§ EXERCISE DESCRIPTION
Count how many lines in the items below contain the word "value" and reply with that number alone.

§ EXCERPTED RECORDS
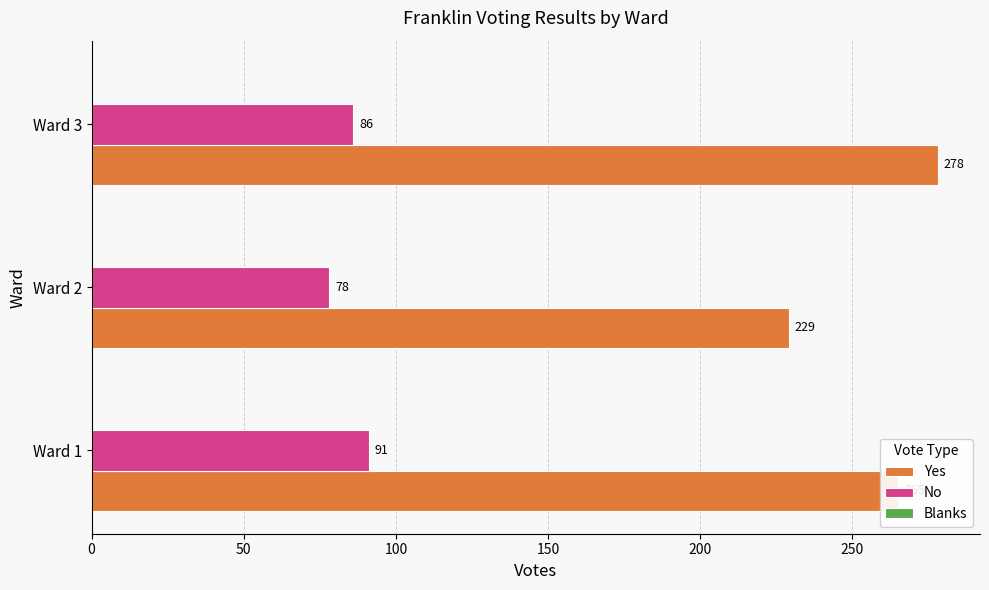

What is the maximum value for No?

91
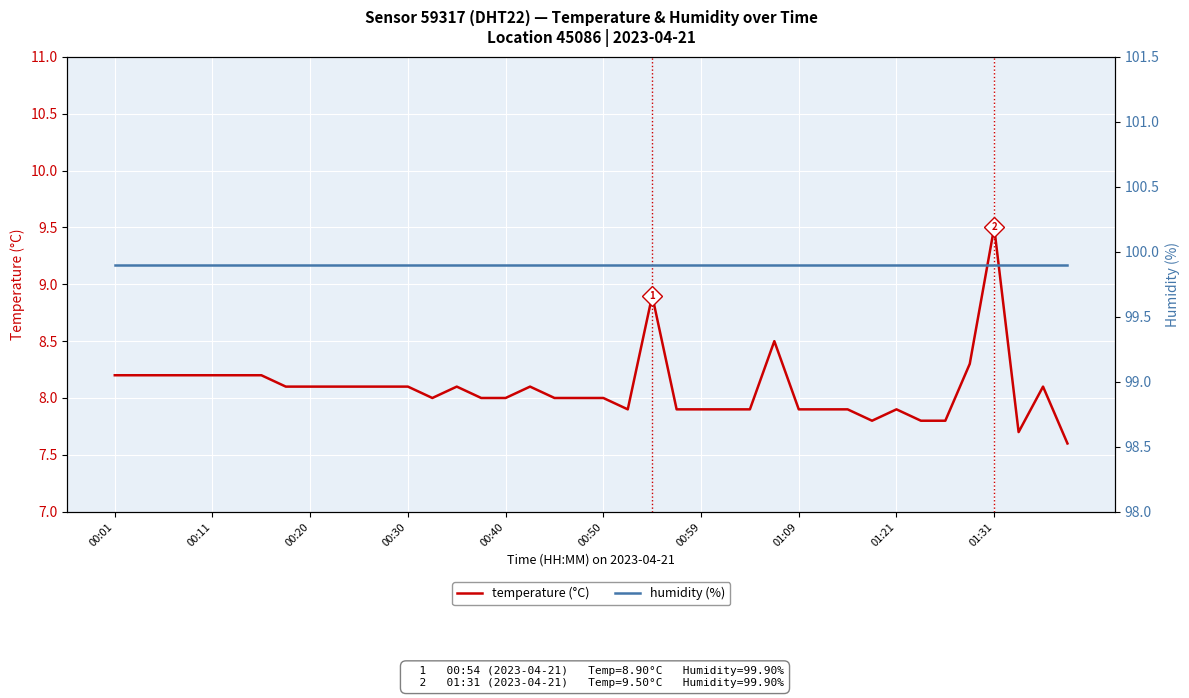

Is it true that humidity (%) equals 64.0 at 18?

False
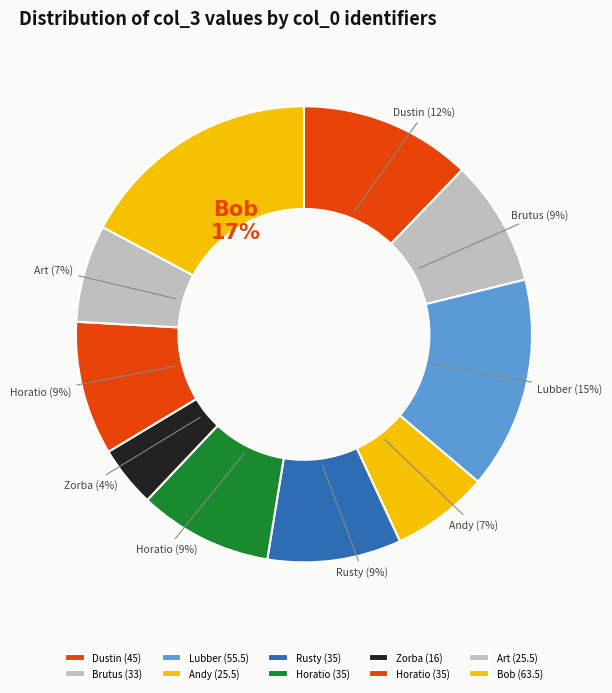

How many segments does this pie chart have?

10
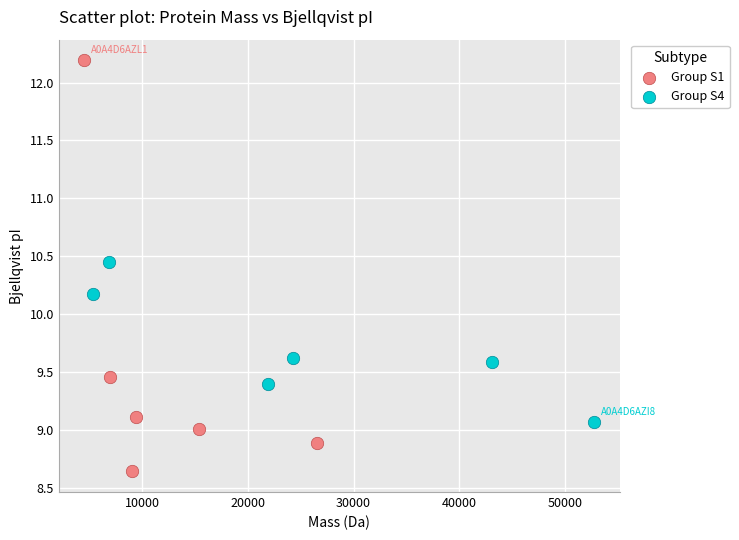

Which series contains the highest Y value?

Group S1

§ EXPECTED OUTPUT
2